Somehow, for a film that doesn't contain any of the fantastical creatures we've come to expect from the famed animation house, Only Yesterday is undoubtedly one of its most magical titles, primarily because of its poignant reflections on life and love. As such, it's hard not to wonder why it took so long for this film to find a distribution home outside of its native country.
Star Wars: The Force Awakens' Daisy Ridley provides the voice work for Taeko, an office worker in her late 20s who decides to spend her vacation time working on a farm in rural Japan, reflecting on her not-so perfect childhood in the '60s through a number of stirring scenes interspersed throughout. It's there that she reconnects with Toshio (Slumdog Millionaire and Skins' Dev Patel), an optimistic organic farmer whose head may be in the clouds at times, but whose heart is in the right place (his work ethic and morals stand in stark contrast to the kinds of office drones and conservative thinkers in the city that Taeko is trying to escape).
There's a romantic connection and tension between the two almost immediately, but it never amounts to anything.
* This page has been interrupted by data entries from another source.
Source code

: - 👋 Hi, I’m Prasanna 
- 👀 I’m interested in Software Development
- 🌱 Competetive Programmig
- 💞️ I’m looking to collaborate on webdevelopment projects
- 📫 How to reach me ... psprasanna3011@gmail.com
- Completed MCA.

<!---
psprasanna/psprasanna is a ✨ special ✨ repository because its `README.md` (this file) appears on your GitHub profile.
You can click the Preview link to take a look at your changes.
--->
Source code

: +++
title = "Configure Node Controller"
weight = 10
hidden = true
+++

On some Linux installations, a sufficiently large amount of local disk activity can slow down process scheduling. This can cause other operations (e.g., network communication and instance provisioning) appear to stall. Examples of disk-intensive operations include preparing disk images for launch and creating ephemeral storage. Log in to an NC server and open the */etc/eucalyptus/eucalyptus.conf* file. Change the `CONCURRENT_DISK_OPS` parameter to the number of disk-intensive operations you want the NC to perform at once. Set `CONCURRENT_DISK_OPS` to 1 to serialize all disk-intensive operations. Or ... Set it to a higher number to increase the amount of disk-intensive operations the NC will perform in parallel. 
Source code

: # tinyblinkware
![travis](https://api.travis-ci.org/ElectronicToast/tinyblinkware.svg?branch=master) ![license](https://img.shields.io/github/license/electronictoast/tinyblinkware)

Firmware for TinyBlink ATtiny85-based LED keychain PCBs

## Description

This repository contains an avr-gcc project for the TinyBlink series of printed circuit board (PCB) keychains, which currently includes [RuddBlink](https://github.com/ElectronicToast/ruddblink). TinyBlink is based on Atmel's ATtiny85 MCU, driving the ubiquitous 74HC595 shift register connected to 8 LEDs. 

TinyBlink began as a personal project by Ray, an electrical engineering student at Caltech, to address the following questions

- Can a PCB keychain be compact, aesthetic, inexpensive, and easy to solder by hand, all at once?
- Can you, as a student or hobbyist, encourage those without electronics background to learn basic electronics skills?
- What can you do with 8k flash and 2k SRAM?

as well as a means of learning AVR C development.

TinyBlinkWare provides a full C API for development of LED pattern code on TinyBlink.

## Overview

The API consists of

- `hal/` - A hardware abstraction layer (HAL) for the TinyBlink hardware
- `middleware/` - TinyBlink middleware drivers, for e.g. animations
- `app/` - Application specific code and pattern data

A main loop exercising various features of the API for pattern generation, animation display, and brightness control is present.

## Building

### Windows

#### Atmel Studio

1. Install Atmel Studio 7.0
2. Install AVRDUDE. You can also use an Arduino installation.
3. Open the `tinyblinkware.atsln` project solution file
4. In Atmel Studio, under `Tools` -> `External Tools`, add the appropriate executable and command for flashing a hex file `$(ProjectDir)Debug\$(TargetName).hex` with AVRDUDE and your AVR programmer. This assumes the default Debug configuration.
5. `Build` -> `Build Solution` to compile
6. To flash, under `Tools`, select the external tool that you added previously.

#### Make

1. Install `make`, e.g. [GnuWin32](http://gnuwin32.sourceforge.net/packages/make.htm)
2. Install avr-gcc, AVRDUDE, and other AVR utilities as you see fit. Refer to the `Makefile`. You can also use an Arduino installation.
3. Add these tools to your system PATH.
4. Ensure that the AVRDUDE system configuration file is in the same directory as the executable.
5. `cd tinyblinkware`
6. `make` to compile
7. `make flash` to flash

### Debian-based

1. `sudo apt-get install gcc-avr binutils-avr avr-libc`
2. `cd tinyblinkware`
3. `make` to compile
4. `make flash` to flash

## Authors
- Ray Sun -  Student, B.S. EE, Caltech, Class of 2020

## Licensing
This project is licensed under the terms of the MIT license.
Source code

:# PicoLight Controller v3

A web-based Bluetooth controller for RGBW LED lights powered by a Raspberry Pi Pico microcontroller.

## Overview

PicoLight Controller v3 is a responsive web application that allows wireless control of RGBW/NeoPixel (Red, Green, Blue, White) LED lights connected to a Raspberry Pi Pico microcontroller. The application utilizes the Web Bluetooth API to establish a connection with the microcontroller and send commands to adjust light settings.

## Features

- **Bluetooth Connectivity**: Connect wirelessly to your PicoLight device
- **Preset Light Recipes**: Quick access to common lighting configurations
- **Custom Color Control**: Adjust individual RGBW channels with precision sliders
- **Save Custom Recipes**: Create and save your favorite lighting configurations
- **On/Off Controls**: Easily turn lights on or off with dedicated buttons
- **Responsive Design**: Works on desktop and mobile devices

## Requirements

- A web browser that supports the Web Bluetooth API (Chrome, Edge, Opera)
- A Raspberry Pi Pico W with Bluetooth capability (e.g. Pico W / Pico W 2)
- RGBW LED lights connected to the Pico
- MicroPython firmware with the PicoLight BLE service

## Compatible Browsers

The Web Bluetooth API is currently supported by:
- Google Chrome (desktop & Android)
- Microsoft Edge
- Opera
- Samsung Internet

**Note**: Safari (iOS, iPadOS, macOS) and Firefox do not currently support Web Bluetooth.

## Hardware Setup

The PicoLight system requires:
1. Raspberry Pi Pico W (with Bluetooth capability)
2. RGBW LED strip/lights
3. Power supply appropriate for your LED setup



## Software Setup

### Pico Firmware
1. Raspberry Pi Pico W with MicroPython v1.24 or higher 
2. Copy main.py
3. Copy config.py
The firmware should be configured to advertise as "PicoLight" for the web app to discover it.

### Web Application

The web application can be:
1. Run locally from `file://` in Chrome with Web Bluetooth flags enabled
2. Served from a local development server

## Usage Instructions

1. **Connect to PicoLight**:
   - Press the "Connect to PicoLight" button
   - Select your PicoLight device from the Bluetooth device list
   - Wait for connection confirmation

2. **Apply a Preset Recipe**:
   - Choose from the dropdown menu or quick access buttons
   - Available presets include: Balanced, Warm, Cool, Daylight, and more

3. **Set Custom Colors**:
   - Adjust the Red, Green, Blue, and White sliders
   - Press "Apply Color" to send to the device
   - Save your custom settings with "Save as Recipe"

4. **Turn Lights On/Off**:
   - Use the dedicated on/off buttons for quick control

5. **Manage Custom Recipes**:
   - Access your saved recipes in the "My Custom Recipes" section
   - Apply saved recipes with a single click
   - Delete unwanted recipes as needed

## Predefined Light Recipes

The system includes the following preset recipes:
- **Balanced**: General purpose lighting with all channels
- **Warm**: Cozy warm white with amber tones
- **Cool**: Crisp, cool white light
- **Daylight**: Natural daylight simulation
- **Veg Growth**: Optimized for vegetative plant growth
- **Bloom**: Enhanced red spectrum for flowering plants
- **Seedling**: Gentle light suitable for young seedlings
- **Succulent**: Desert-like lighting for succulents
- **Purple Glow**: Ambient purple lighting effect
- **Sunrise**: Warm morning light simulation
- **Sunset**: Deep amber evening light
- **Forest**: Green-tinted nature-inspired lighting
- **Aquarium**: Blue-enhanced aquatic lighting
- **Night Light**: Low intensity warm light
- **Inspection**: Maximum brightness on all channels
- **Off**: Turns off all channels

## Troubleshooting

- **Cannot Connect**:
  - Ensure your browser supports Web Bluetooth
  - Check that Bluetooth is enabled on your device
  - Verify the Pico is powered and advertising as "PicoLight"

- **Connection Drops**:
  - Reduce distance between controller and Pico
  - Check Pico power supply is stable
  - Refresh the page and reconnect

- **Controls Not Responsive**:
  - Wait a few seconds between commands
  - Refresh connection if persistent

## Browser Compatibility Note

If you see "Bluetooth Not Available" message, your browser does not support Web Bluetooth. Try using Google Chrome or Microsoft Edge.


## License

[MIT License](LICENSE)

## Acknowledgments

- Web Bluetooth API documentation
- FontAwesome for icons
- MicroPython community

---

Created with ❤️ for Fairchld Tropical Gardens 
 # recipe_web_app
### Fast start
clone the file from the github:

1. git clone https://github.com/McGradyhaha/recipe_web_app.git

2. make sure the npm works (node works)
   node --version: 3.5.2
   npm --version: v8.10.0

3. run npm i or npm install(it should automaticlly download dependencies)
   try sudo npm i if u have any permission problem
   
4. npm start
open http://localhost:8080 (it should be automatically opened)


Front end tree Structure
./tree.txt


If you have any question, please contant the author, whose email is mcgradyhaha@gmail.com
Instead, Takahata expertly crafts an emotional narrative that confronts the awkwardness of heartaches, home life and being content with oneself when society isn't as accepting, all without ever feeling heavy-handed or overwrought.
Visually, Only Yesterday keeps things simple, employing muted tones, pastel colours and limited line drawings to depict the past and acute detail when it comes to everything else, making viewers feel fully engaged whether it's long-lost memories or the pair's night-time and early morning musings flooding the screen.
Like all good Studio Ghibli productions, Only Yesterday feels timeless.